Top of The data
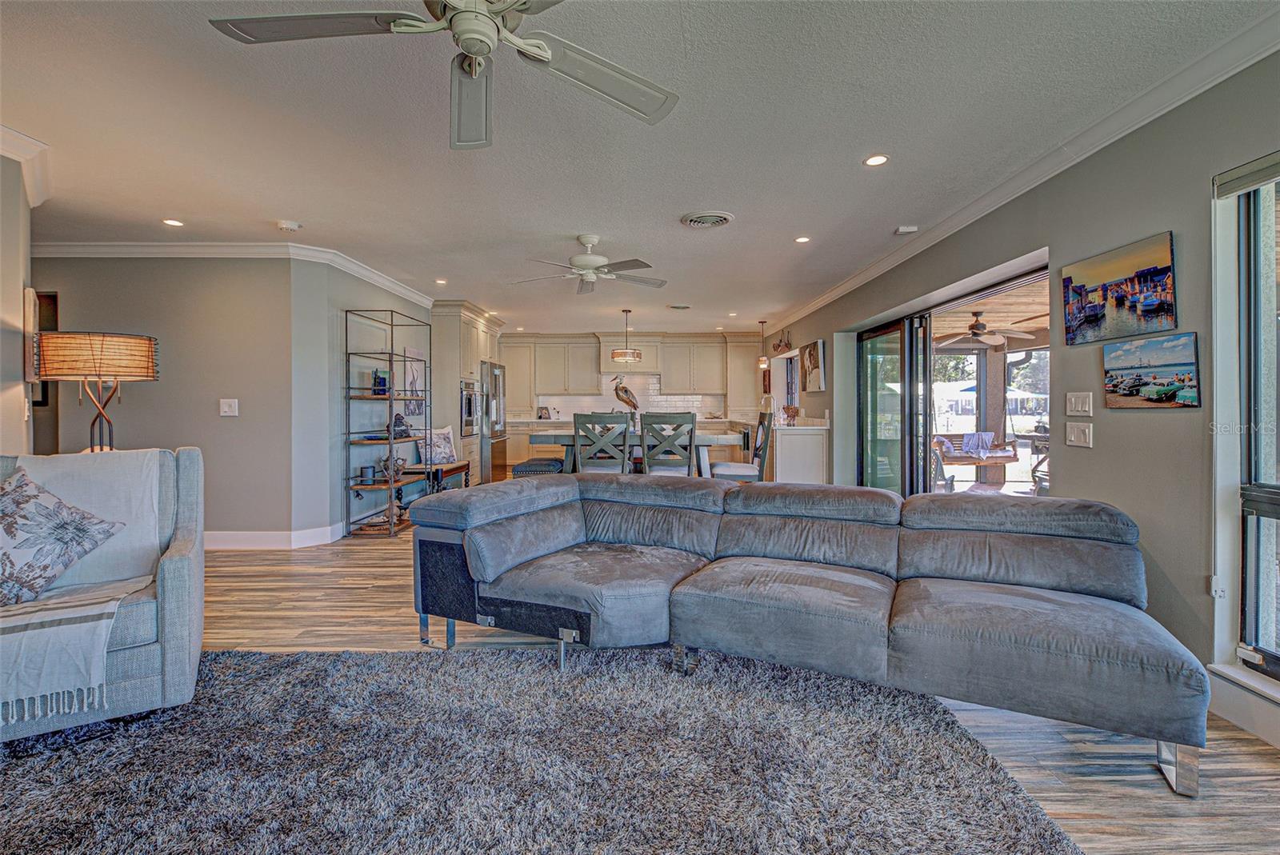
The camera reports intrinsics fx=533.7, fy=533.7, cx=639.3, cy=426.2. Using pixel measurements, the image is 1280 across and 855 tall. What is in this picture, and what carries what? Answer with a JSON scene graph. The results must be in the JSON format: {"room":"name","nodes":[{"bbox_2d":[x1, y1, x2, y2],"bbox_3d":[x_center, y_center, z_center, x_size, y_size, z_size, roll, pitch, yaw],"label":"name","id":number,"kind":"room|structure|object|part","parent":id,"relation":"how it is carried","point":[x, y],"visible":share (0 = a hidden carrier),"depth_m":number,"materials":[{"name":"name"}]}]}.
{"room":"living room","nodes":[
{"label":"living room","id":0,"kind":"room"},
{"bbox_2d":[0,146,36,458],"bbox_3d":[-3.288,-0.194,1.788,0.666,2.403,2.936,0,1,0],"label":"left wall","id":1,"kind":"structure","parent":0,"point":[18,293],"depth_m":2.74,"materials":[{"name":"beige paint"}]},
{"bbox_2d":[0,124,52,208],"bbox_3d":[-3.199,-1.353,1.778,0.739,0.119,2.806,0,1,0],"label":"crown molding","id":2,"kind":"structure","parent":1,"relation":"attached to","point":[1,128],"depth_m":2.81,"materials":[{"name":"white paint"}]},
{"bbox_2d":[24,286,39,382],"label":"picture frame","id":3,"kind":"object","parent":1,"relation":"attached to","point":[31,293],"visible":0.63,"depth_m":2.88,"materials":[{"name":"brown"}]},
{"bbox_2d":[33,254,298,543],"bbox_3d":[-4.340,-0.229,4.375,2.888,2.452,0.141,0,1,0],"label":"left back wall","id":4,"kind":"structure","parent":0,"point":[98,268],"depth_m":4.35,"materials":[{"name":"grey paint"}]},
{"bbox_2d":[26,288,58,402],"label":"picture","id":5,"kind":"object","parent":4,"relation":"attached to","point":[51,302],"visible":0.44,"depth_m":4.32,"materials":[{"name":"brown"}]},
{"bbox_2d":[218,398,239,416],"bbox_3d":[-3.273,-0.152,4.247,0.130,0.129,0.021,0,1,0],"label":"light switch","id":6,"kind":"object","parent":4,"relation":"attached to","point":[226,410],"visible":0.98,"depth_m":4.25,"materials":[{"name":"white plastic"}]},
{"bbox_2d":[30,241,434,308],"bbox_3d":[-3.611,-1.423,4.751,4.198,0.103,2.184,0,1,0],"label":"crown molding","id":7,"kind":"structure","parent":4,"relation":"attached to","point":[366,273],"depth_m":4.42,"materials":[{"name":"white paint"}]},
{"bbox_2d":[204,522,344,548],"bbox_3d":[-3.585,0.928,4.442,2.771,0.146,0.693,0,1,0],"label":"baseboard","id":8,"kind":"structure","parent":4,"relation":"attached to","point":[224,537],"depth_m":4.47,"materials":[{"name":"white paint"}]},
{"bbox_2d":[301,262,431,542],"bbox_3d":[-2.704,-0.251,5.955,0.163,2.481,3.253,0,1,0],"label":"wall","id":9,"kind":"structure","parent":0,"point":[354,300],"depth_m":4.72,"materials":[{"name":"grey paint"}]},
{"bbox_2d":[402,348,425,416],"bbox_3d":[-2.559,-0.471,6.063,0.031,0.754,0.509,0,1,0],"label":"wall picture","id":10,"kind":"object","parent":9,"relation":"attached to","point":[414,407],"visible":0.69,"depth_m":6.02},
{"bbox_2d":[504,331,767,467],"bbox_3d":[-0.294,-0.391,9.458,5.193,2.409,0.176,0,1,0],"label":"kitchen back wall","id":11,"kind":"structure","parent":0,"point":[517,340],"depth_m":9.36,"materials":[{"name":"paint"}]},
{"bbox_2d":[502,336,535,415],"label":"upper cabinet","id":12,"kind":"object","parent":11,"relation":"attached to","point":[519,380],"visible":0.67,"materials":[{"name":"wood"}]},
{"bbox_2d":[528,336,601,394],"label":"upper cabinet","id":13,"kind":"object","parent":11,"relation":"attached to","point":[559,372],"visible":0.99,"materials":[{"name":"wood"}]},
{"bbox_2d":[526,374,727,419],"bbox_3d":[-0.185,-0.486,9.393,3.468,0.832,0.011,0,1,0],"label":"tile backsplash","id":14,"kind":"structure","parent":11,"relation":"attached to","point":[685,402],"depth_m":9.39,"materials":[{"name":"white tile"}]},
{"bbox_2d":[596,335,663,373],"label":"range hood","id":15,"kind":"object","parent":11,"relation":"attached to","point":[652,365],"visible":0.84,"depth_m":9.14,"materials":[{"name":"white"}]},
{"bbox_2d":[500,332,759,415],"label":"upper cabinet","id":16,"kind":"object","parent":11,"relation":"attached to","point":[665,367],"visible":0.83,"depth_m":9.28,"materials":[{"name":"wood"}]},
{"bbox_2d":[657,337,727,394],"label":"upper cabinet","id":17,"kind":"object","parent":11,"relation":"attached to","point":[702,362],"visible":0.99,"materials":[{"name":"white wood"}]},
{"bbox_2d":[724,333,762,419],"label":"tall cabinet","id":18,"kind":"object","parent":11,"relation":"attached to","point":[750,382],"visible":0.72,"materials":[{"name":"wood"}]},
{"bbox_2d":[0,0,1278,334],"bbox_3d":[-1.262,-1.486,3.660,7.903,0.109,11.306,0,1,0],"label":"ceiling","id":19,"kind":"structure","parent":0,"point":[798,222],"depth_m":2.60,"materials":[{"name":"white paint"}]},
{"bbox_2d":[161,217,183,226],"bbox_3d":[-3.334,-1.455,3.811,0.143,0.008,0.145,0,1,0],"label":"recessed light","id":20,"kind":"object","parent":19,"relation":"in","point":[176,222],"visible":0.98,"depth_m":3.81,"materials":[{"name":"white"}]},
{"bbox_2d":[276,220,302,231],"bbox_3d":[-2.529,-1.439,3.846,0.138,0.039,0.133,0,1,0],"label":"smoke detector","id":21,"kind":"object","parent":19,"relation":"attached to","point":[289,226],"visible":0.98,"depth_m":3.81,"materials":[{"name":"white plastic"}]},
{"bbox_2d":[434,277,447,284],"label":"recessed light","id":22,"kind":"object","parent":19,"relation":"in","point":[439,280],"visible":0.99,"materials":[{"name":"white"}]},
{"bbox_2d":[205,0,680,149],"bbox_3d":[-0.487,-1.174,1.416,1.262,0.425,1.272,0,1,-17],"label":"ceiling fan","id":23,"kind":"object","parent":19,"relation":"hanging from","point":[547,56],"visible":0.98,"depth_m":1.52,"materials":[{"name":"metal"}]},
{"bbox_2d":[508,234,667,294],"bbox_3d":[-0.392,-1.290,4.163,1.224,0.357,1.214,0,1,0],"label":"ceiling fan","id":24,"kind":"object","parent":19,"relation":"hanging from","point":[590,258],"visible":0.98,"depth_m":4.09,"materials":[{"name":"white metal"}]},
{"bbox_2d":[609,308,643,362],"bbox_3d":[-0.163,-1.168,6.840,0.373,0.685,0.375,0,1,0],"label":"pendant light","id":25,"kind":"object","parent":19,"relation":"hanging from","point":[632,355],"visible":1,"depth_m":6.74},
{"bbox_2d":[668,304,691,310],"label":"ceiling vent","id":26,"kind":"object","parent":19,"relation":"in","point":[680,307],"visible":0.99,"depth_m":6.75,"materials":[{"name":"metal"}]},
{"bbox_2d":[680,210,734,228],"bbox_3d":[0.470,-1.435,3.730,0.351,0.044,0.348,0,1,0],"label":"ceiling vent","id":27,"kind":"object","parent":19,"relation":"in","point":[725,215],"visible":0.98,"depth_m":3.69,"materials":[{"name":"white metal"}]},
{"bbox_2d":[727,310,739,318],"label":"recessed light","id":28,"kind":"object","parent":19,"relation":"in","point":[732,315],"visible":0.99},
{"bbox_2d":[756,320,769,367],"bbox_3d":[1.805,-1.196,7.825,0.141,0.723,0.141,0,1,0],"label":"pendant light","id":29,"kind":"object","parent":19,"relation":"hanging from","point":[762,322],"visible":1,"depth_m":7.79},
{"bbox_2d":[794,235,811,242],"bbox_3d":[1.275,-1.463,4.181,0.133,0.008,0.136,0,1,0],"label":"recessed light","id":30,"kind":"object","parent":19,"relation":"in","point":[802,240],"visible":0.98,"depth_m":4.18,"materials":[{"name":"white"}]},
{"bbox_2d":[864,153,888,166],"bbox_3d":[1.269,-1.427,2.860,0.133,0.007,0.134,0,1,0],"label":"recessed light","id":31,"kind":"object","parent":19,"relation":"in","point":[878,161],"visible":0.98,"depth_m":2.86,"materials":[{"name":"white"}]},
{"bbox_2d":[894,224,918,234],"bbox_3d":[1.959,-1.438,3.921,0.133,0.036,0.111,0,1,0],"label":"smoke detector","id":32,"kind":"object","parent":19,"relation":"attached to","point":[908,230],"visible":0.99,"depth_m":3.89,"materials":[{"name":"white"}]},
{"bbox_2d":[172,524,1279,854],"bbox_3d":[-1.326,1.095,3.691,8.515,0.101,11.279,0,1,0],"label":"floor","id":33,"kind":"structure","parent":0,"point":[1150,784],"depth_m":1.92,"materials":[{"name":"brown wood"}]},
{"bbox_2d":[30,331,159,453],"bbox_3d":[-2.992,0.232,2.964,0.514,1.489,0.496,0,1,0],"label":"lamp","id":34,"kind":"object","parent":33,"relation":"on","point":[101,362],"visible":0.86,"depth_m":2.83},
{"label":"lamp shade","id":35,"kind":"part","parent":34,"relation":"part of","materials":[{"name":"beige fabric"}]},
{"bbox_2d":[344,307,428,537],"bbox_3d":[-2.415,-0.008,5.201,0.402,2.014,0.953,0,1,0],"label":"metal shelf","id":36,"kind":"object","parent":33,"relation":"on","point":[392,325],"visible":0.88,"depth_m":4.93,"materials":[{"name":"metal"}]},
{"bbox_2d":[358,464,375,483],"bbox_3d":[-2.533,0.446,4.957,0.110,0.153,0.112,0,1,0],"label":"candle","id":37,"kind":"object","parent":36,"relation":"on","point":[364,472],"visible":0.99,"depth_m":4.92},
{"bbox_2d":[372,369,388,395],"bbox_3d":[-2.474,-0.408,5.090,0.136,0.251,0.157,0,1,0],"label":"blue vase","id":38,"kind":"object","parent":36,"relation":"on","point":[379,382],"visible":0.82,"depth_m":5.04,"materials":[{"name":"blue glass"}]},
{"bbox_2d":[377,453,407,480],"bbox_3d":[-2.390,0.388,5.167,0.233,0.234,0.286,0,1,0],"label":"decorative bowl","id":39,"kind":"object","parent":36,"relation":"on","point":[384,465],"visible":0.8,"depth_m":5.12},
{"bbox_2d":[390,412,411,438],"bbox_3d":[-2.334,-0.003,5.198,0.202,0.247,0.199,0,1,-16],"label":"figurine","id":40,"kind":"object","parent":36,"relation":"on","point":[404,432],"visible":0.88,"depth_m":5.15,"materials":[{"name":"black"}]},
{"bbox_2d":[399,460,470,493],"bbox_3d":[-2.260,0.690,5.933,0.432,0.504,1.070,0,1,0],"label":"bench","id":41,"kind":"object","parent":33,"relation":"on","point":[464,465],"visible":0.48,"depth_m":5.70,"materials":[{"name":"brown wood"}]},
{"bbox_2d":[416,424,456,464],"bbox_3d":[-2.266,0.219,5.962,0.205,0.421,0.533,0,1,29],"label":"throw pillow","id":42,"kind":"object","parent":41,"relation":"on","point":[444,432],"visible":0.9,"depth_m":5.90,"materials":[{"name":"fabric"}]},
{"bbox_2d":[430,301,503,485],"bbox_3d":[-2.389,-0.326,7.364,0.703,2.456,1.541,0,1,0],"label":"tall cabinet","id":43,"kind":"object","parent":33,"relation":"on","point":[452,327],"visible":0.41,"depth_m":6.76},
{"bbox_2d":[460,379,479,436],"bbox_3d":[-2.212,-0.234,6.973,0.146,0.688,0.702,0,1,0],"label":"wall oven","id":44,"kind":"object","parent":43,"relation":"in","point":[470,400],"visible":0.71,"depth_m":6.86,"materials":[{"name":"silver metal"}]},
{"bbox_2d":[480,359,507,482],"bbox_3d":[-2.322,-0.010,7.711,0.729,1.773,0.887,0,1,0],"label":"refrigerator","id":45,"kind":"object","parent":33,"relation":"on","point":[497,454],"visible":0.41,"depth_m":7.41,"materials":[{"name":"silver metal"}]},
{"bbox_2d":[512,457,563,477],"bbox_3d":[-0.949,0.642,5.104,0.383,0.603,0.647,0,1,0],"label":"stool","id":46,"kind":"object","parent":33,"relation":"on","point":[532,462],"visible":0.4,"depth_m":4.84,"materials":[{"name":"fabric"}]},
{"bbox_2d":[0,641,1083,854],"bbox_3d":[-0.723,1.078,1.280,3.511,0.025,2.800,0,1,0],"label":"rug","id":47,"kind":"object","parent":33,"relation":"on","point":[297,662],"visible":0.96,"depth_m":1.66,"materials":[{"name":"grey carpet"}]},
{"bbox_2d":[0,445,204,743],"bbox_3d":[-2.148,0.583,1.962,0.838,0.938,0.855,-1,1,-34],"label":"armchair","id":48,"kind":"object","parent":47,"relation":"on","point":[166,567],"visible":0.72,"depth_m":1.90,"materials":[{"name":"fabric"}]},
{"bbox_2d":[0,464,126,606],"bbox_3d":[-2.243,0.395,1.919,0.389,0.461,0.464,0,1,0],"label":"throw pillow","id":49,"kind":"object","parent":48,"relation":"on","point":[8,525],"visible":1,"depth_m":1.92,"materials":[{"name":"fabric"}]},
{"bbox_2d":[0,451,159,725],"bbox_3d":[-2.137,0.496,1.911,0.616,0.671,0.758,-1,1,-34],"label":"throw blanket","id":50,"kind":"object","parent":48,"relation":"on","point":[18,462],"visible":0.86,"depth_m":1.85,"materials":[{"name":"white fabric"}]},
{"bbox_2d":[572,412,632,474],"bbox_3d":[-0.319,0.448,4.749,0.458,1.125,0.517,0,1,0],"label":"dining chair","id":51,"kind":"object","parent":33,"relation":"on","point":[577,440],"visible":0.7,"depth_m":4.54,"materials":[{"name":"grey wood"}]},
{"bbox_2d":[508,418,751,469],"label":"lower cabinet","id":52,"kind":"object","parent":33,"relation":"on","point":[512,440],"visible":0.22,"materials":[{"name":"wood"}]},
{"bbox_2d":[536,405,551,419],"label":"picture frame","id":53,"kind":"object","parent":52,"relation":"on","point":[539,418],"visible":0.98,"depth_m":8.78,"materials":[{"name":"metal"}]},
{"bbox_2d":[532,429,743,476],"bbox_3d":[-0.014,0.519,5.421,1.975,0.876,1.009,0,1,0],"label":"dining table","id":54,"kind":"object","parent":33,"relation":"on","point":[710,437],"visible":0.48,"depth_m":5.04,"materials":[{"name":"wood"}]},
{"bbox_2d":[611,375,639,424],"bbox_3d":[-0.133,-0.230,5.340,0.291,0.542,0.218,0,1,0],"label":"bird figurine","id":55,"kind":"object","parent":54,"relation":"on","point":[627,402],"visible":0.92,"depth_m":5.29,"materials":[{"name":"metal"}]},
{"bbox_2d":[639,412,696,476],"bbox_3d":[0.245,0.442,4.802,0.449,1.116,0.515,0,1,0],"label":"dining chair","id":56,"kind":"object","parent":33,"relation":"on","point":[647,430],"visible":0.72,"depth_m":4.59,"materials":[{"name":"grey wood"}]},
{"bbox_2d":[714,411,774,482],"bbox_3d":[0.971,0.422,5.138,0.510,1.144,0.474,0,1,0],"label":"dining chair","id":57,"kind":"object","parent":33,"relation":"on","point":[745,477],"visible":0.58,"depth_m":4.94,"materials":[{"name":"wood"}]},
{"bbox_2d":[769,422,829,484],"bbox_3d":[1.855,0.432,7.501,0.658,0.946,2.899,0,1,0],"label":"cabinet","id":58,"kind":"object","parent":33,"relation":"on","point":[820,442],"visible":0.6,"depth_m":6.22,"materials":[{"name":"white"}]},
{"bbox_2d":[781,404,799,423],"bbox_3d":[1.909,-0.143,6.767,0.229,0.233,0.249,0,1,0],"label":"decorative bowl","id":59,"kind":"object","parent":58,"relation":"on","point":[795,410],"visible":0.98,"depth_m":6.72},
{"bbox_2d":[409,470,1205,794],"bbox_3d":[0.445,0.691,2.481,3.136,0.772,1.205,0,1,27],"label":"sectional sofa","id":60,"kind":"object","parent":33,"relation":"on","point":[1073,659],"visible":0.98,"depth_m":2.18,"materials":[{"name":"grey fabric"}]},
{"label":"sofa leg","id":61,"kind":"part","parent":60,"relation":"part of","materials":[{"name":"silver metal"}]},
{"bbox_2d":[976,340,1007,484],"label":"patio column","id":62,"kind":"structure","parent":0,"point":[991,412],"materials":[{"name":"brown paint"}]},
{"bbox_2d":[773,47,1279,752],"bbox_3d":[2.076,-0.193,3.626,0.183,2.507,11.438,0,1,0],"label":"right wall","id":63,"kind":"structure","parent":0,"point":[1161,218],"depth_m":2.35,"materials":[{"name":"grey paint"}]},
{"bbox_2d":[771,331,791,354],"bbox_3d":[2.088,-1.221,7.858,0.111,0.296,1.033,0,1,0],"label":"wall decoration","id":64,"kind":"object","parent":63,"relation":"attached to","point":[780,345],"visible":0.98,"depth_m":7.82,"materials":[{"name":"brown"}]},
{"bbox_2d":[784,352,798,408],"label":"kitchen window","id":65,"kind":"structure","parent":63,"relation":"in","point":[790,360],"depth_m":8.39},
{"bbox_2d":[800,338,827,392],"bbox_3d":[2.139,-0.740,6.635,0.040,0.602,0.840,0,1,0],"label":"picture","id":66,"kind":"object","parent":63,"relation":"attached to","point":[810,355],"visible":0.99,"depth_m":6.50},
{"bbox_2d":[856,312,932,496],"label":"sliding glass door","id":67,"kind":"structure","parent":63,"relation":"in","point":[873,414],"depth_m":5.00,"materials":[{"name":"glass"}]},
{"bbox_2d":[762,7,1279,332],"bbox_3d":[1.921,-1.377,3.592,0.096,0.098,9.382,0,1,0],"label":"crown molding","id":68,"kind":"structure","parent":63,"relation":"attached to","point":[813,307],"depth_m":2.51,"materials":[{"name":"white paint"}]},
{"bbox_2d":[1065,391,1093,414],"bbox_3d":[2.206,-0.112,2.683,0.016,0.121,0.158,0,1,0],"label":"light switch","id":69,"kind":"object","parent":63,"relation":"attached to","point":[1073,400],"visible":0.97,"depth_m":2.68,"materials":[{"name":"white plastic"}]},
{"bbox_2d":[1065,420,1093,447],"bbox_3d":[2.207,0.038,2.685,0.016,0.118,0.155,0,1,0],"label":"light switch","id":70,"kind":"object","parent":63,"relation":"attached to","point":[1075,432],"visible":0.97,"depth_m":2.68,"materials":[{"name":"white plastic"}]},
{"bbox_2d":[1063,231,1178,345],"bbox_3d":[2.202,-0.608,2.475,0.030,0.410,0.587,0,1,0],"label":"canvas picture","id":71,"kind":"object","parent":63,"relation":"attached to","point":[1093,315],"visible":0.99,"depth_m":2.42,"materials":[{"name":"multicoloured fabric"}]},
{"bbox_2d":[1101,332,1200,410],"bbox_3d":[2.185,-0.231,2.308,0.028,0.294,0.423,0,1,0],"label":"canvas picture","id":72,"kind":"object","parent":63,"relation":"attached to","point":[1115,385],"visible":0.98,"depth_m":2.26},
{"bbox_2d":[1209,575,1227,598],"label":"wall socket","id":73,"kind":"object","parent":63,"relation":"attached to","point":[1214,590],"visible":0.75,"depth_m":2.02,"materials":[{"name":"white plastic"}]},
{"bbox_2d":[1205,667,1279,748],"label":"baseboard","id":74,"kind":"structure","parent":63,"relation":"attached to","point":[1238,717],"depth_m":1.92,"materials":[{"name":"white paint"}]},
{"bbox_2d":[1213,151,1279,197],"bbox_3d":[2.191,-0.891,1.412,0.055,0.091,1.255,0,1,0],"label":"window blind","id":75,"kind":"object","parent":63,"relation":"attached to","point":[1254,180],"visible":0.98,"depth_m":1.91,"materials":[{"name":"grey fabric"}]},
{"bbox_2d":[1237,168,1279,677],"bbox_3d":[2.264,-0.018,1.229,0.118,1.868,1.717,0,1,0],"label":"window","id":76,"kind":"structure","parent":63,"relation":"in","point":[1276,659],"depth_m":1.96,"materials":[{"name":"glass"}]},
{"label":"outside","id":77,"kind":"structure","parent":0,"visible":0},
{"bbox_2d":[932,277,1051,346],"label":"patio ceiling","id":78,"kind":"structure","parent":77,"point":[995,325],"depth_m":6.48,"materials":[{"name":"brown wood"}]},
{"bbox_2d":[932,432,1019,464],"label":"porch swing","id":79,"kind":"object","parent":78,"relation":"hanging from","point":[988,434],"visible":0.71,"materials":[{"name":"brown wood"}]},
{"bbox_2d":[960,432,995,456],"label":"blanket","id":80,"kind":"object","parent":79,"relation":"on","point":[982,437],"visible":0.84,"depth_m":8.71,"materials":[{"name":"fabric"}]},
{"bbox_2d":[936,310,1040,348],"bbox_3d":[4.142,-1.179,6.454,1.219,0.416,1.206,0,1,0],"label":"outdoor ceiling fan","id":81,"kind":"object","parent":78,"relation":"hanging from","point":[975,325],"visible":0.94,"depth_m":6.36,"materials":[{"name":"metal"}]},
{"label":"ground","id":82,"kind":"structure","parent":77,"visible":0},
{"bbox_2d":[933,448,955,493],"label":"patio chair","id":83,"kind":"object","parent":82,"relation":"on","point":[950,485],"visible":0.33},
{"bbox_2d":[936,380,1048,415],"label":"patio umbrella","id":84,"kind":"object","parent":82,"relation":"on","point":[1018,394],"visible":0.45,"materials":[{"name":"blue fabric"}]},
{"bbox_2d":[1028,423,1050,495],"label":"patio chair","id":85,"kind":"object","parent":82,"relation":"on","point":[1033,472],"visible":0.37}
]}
Bottom of The data
Show all lines in the records above that hold "patio".

== Output for this task ==
{"bbox_2d":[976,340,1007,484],"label":"patio column","id":62,"kind":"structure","parent":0,"point":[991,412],"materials":[{"name":"brown paint"}]},
{"bbox_2d":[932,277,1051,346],"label":"patio ceiling","id":78,"kind":"structure","parent":77,"point":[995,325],"depth_m":6.48,"materials":[{"name":"brown wood"}]},
{"bbox_2d":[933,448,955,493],"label":"patio chair","id":83,"kind":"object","parent":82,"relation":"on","point":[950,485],"visible":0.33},
{"bbox_2d":[936,380,1048,415],"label":"patio umbrella","id":84,"kind":"object","parent":82,"relation":"on","point":[1018,394],"visible":0.45,"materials":[{"name":"blue fabric"}]},
{"bbox_2d":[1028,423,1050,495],"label":"patio chair","id":85,"kind":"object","parent":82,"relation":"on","point":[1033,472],"visible":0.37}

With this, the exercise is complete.